I’m almost certain the same Republican state representatives don’t take issue with their salaries being partly funded by LGBT taxpayers, or the roads they drive on, or the state education their children receive, or the police protection they enjoy. Conveniently, I’m sure none of that violates their ‘sincerely held religious belief’.

But the State Republicans aren’t the only ones to provide awful responses to the controversy. Kristin Jarnagin, vice president of the Arizona Lodging and Tourism Association said:

“We have already lost untold amounts of tax dollars due to the negative perception that this legislation attaches to our state’s image, and the bill hasn’t even been signed into law yet.”

– Similarly, the Greater Phoenix Economic Council said:

“With major events approaching in the coming year, including Super Bowl XLIX, Arizona will be the center of the world’s stage. This legislation has the potential of subjecting the Super Bowl, and major events surrounding it, to the threats of boycotts.”

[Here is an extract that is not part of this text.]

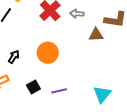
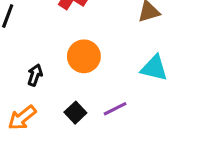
cyan triangle: (102, 94) -> (154, 68), moved, turned -42

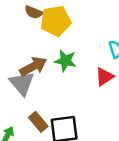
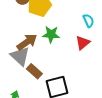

– Yes! That’s the problem! Tax dollars and the effect on a sporting event. Apparently bigotry is fine, if it doesn’t interfere with tourism. That’s what they seem to have decided is the problem. Not the further institutionalising of heterosexual privilege and legalisation of bigotry and bullying. Not the subtle message sent out that the rights of all non-Christians should be secondary to the rights of Christians, and dependent on the demands of those Christians. This legislation not only legalises discrimination against the LGBT community – and, well, anyone else that Christians decide they’re not too keen on – it tells the LGBT community and non-Christians that they are not to be considered equal citizens, will not be entitled the same rights as Christians, and that their right to equal citizenship and protection should be decided upon by Theocrats, on the basis of Biblical ‘morality’. It is the grotesque concept of the state recognising and establishing religious intolerance at the expense of equal rights. Completely anti-constitutional. It is the state placing the supremacy of the Bible, above the Constitution. It is the state creating two classes of citizen; the religious, and the non-religious, with the former to be given a privileged societal position above the latter. This is illegitimate and extremely dangerous religious (and so, Christian) supremacy, in much the same way as Jim Crow was illegitimate and extremely dangerous white supremacy.

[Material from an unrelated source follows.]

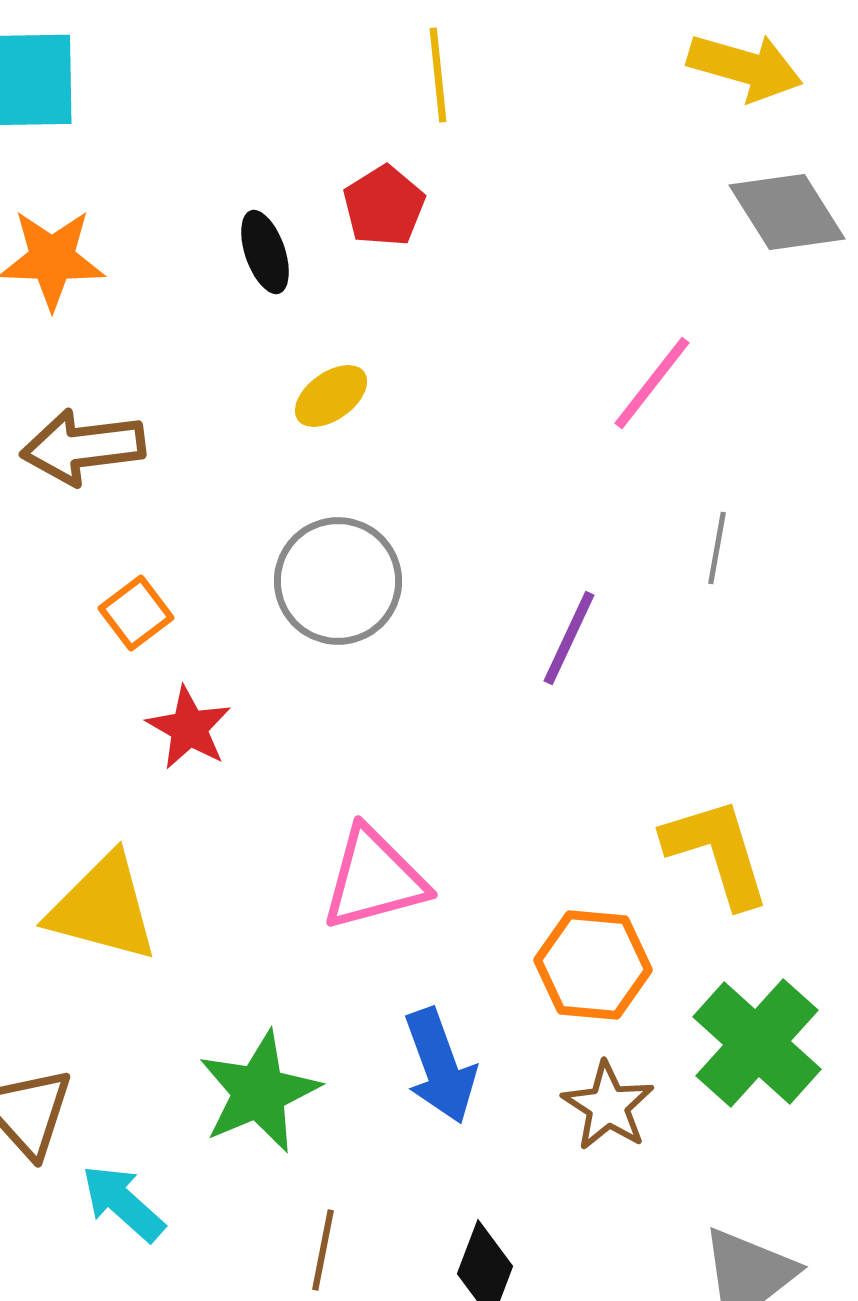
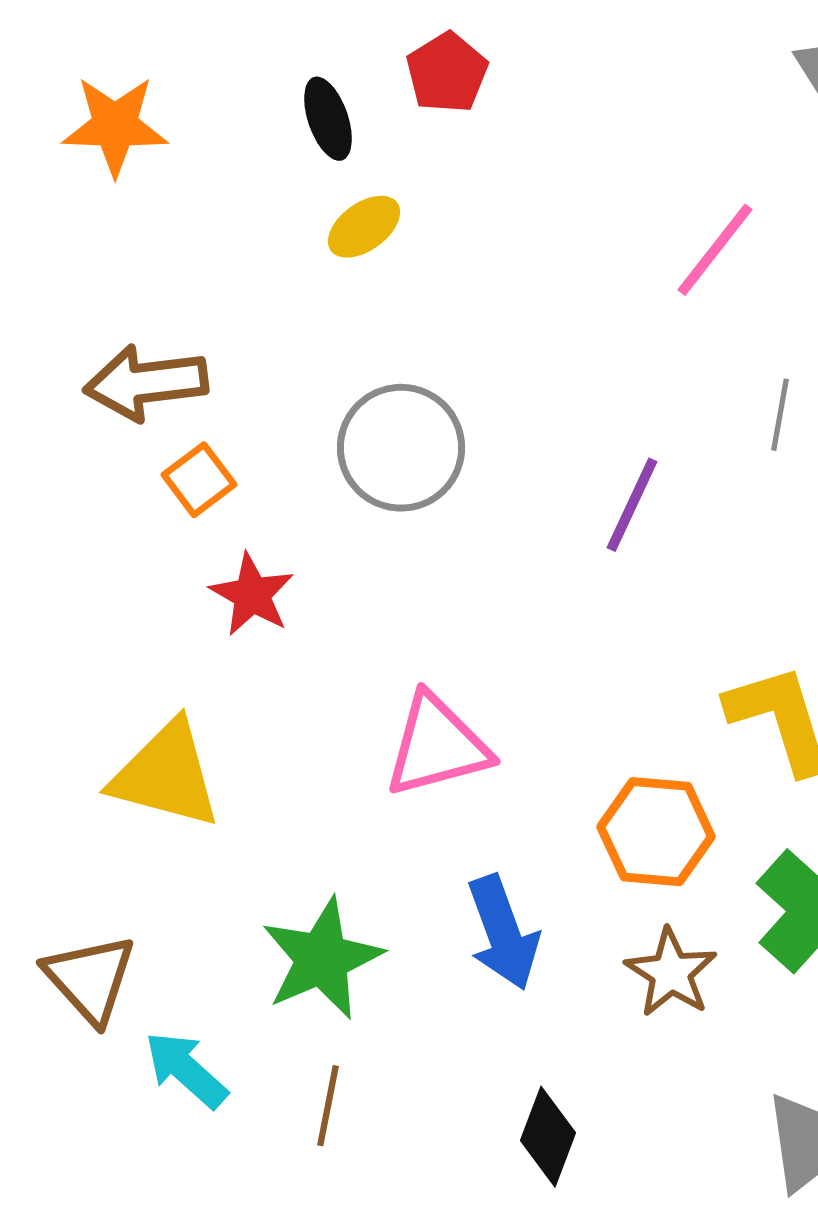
yellow ellipse: (331, 396) -> (364, 227), moved
brown arrow: (83, 447) -> (146, 383), moved
brown line: (323, 1250) -> (328, 1106), moved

It seems to be the case that conservative Christians struggle to identify the difference between being persecuted for their faith, and challenges to the supremacy of their faith. The latter, is not the same as the former. The Bill authorises persecution, for the sake of the supremacy of faith. A state based on the supremacy of one religion should be considered as vile and dangerous as a state based on the supremacy of one skin tone. It is vastly anti-secular, and vastly anti-American. It is a dehumanising bill that should offend all who value equality, human dignity, secular protections, and the Constitution. There is so much wrong with this Bill, and the response to it, that it’s difficult to know where to even begin.